RUMSON: GUN BUYBACK ‘BRISK’
Sergeant Rocco Santorsola shows off a MAC 10 assault weapon exchanged for $200 at the gun buyback in Rumson Friday morning. (Photo by John T. Ward. Click to enlarge)
By JOHN T. WARD
One man turned in a Russian infantry rifle given to him as a gift he didn’t really want, but accepted to be gracious.
A Red Bank couple surrendered a World War II-era Spanish pistol they found in their backyard during a renovation project.
And somebody else – authorities did not ask who – got $200 in exchange for a menacing looking MAC 10 assault weapon.
Just four hours into a two-day gun buyback in Rumson Friday, business was “brisk,” said borough police Detective Christopher Isherwood.

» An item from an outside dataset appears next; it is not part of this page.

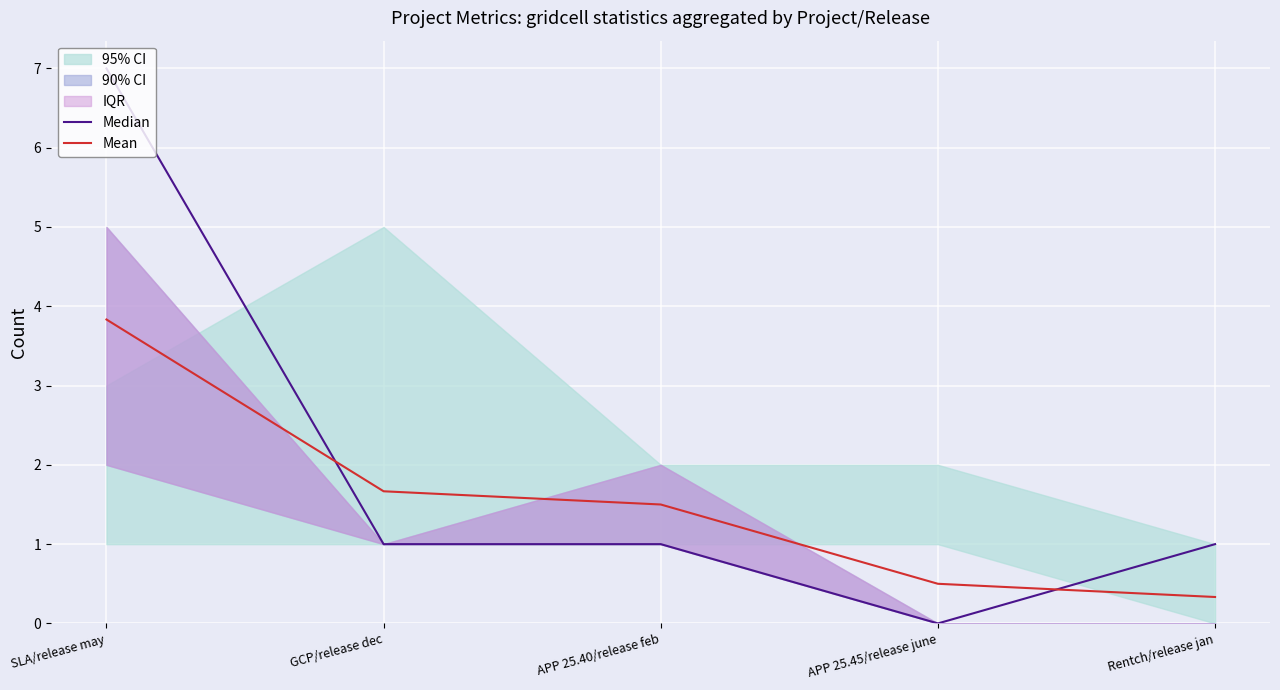

Where does the Mean series first go above 1?

SLA/release may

By 12:30 p.m., authorities authorities had collected 75 weapons, said Sergeant Rocco Santorsola, of the Monmouth County Prosecutor’s office, which is running the two-day cash-for-guns program in Rumson and Asbury Park.
“The main thing is getting them off the streets and getting them out of homes” where the residents don’t want the weapons, Santorsola told redbankgreen.
Sellers are promised anonymity: no identification is requested, nor are those who turn in weapons asked how they came into possession of them, officials said. Weapons are checked against a national crime database to see if they’ve been stolen; in those cases, they may be returned to their original owners. But such matches are “very, very rare,” he said.
“I just wanted them out of the house,” one woman told redbankgreen of the firearms she turned in.
Not everyone found the program to his liking, though. One man, with his son in tow, left with the two rifles he’d come to turn in when he learned he could get just $25 for each.
The event continues until 5 p.m. And runs from 8:30 a.m. to 5 p.m. Saturday in the rear parking lot at borough hall.